About Kachenzenga landscape
- The Kangchenjunga Landscape (KL) is one of the six transboundary landscapes identified by the International Centre for Integrated Mountain Development (ICIMOD) in the Hindu Kush Himalayan (HKH) region.
- It stretches along the southern side of Mount Kangchenjunga.
- It covers an area of 25,080.8 km2 and spreads across part of eastern Nepal (21%), Sikkim and West Bengal of India (56%) and the western and south-western parts of Bhutan (23%).
- At the heart of this landscape, lies Mount Kangchenjunga (8,586 m), the third highest peak in the world, and sustains many of the vital Himalayan rivers and crucial watersheds.
- The KL is part of a ‘Himalayan biodiversity hotspot’ harbouring a significant portion of the world’s biodiversity.
- With 19 established protected areas, comprising 30% of the landscape, it contains more than 4,500 species of plants, more than 160 mammal species, 580 bird species, and 600 butterfly species.
- It is also home to 7.2 million people, some of whom are from unique ethnic groups found nowhere else in the world such as the Lepchas, the Walungpas, and the Lhop Doyas.
- This important transboundary area provides valuable ecosystem services that support the wellbeing and livelihoods of people living in the landscape.
About the Kangchenjunga Landscape Conservation and Development Initiative (KLCDI)
- It is a transboundary conservation and development programme jointly implemented by the government of Bhutan, India and Nepal, facilitated and supported by ICIMOD.
- The initiative emphasises the transboundary landscape approach, advocated and promoted by the Convention on Biological Diversity, which recognises the importance of-
- Establishing habitat linkages among the protected areas
- Managing the ecosystems in entirety,
- Supporting the livelihoods of communities living in the KL.
- The initiative was conceived in 2012 to collaborate on common objectives towards effective conservation and sustainable use of resources within the landscape.

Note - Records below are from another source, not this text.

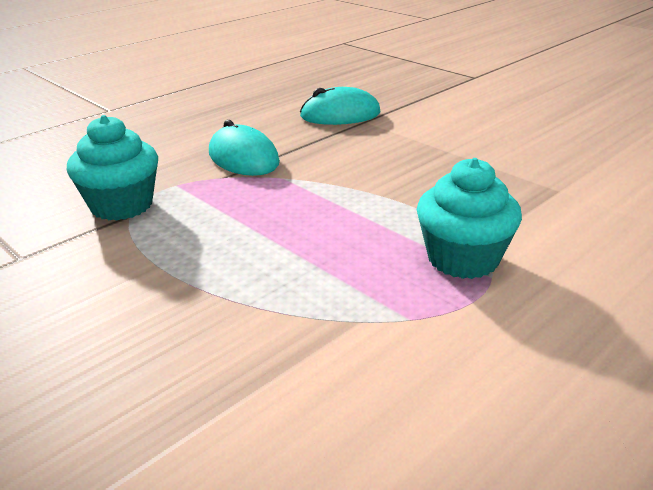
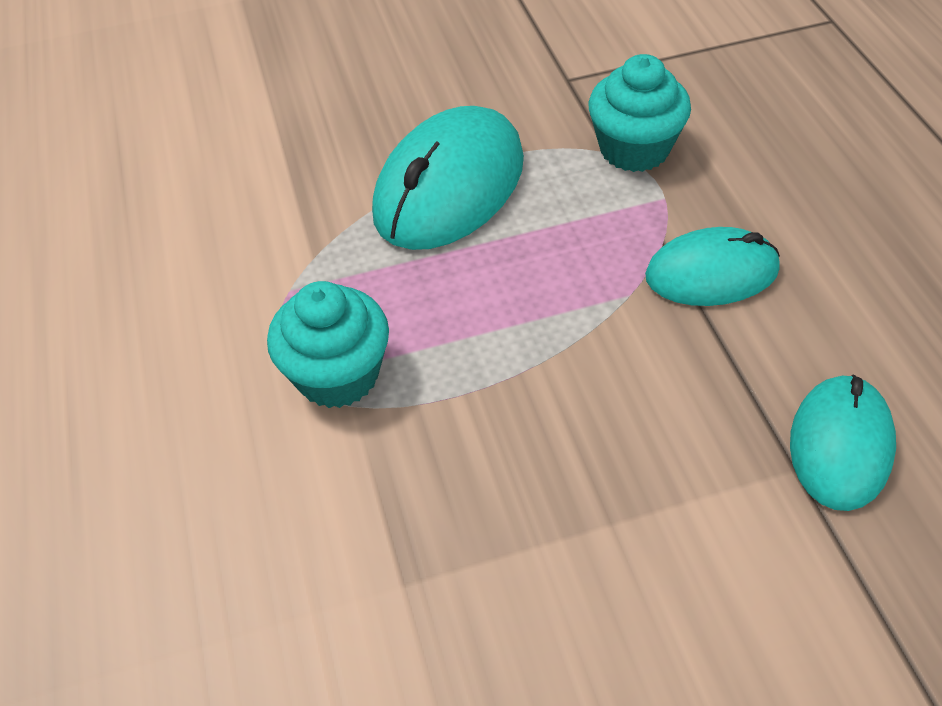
camera: 120 degrees right, 20 degrees up
none -> turquoise mouse [372,106,524,250]

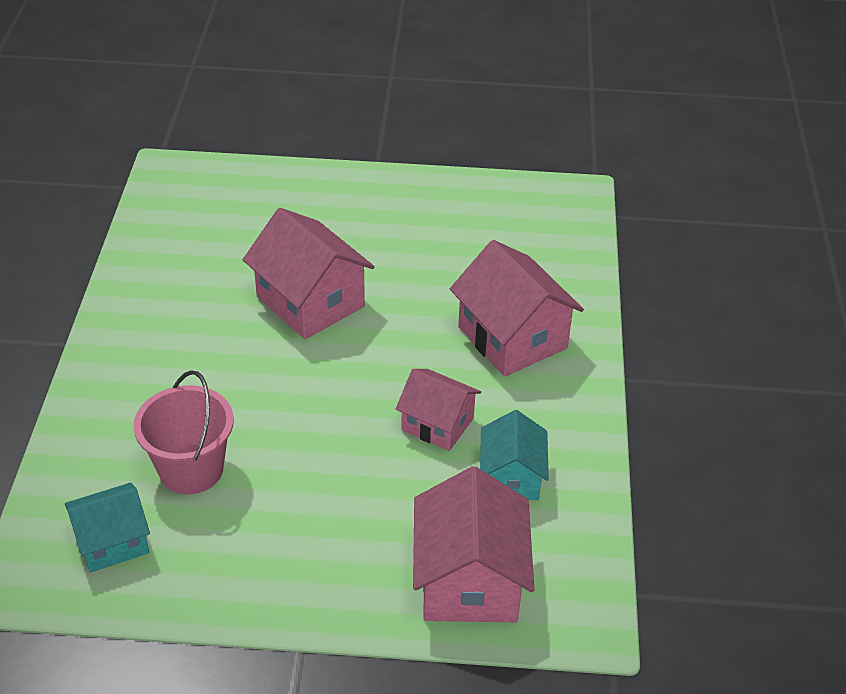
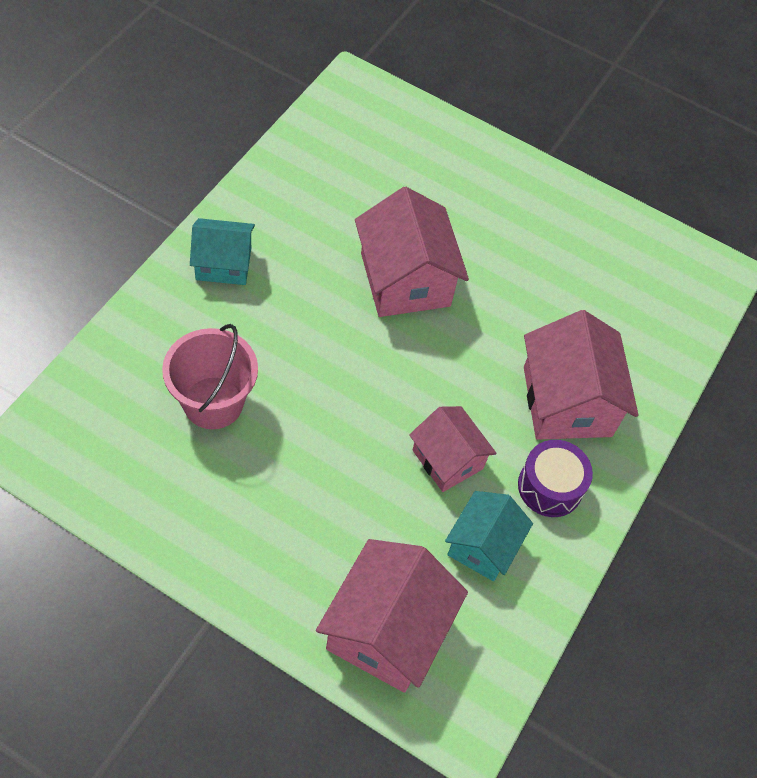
camera: 20 degrees right, 15 degrees up
turquoise house [65,483,150,572] -> turquoise house moved to [190,218,255,285]
none -> purple drum [518,440,593,517]

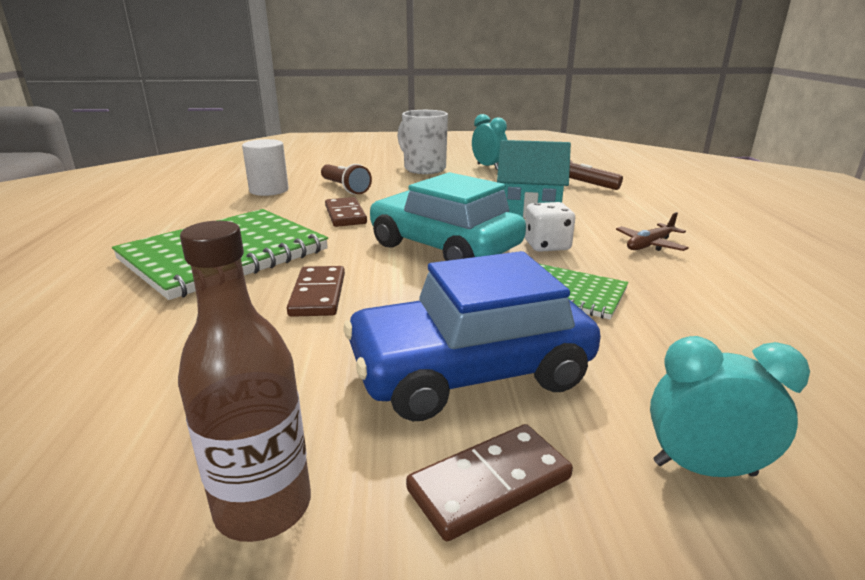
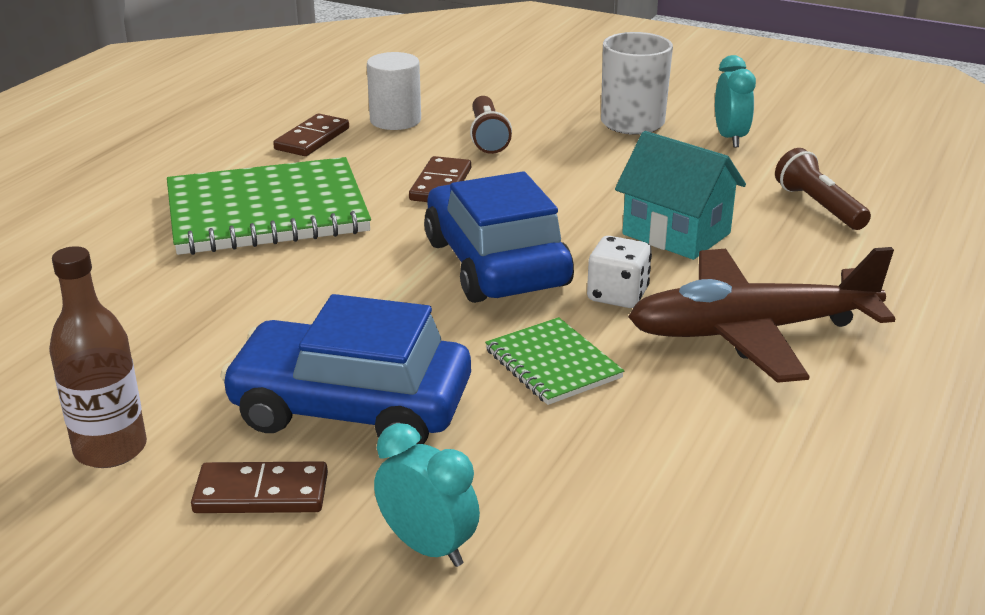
camera: 30 degrees right, 5 degrees up
brown domino [287,266,345,317] -> brown domino moved to [273,114,349,156]
turquoise car [370,172,526,261] -> blue car [424,172,574,303]
brown plane [616,212,689,251] -> brown plane [628,247,895,383], size x2.31

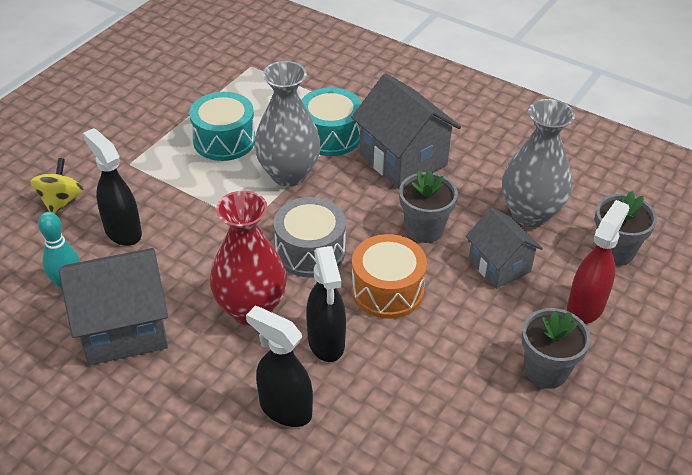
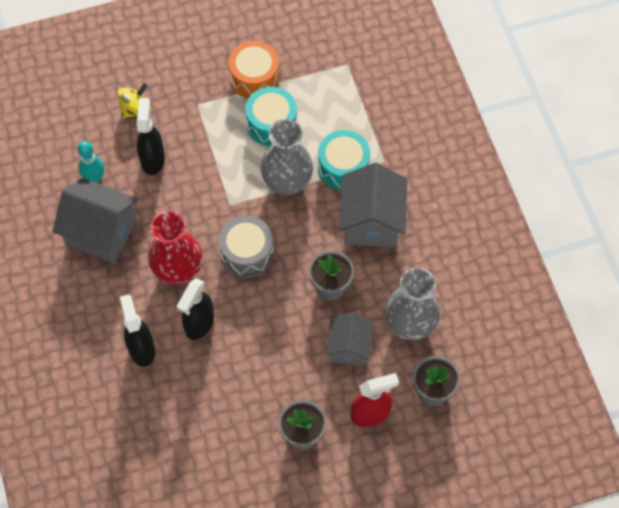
camera: 40 degrees right, 20 degrees up
orange drum [351,234,427,319] -> orange drum moved to [228,41,280,99]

- A Regional Cooperation Framework was prepared for implementing the subsequent phases of the KLCDI.
- As an outcome from the process, a 20 years strategic programme has been developed with five years operational plan (2016-2020).
- The framework is as follows:
- The current initiative of joint task force is under the third phase of the programme where the countries are agreeing for creating and implementing the joint task force.
- The KLCDI Focuses on five main intervention areas:
- Livelihoods and climate change adaptation (socio-economic development).
- Community-based participatory ecosystem management (ecosystem wellbeing).
- Resources governance.
- Long-term monitoring.
- Regional cooperation.
South Asia Wildlife Enforcement Network (SAWEN)
- It is an inter-governmental wildlife law enforcement support body of South Asian countries.
- The members include Afghanistan, Bangladesh, Bhutan, India, Maldives, Nepal, Pakistan and Sri Lanka.
- SAWEN was officially launched in January, 2011 in Paro Bhutan.
- It promotes regional cooperation to combat wildlife crime in South Asia.
- It focuses on-
- Policy harmonization
- Institutional capacity strengthening through knowledge and intelligence sharing.
- Collaboration with regional and international partners to enhance wildlife law enforcement in the member countries.
- SAWEN operates its activities from the Secretariat based in Kathmandu, Nepal.